To differentiate rational functions effectively, we rely on distinguishing the form \( \frac{g(x)}{h(x)} \), and then carefully applying rules that suit their structure. Mastery in identifying these forms simplifies the calculus process significantly, especially when preparing for higher-level mathematical challenges.

Differentiation is a core concept in calculus that involves finding the derivative of a function, which represents the rate of change. For the function \( f(x) = \frac{x - e^{-x}}{1 + x e^{-x}} \), differentiation entails breaking it down into smaller parts that can be handled with well-defined rules.

• The derivative of a sum or difference is simply the sum or difference of their derivatives.
• When encountering exponential functions such as \( e^{-x} \), we use their specific derivatives: the derivative of \( e^{-x} \) is \( -e^{-x} \).
• Differentiation of simple terms, like \( x \), results in 1.

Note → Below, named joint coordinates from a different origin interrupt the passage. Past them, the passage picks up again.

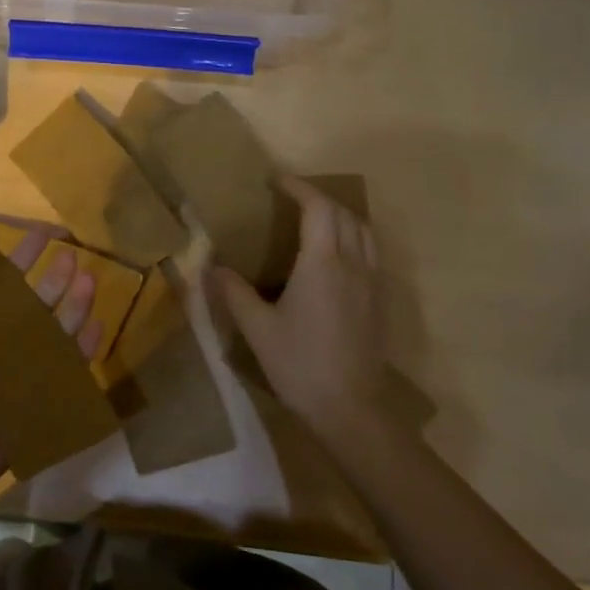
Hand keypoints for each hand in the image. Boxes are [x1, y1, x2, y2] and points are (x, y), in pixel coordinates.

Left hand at [0, 224, 104, 520]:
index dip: (16, 255)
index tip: (41, 232)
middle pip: (29, 303)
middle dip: (51, 277)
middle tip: (72, 253)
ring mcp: (14, 373)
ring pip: (51, 332)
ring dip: (71, 306)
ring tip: (89, 281)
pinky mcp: (33, 401)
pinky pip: (64, 371)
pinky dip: (82, 350)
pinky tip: (99, 327)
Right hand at [213, 176, 394, 443]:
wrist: (351, 408)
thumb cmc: (300, 364)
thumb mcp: (258, 328)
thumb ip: (233, 292)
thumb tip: (210, 266)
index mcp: (323, 263)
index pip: (318, 207)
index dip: (299, 188)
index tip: (277, 181)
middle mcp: (353, 263)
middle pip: (343, 213)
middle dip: (318, 198)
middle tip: (291, 199)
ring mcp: (372, 282)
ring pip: (364, 231)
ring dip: (340, 215)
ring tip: (316, 221)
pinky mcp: (380, 301)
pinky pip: (371, 253)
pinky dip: (354, 238)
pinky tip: (336, 258)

By understanding the key principles of differentiation, you can tackle most mathematically expressed problems involving rate of change, slopes, speeds, and much more. It’s especially pivotal when working with complex functions, offering the foundational skills needed for more advanced calculus applications.

The product rule is a crucial tool in differentiation, helping when dealing with functions that are multiplied by each other. When differentiating \( v(x) = 1 + x e^{-x} \), the product rule becomes indispensable, as it is required for the component \( x e^{-x} \). Here's how the product rule works:
For two functions \( u(x) \) and \( v(x) \), the derivative of their product is given by:

• \( (uv)' = u'v + uv' \).

Applying this to \( x e^{-x} \):

• The derivative of \( x \) is 1.
• The derivative of \( e^{-x} \) is \( -e^{-x} \).

Thus, when applying the product rule, the derivative of \( x e^{-x} \) becomes \( 1 \cdot e^{-x} + x(-e^{-x}) \), which simplifies to \( e^{-x} - x e^{-x} \).
The product rule is indispensable when addressing combinations of different types of functions, allowing us to systematically find their derivative while maintaining an organized structure.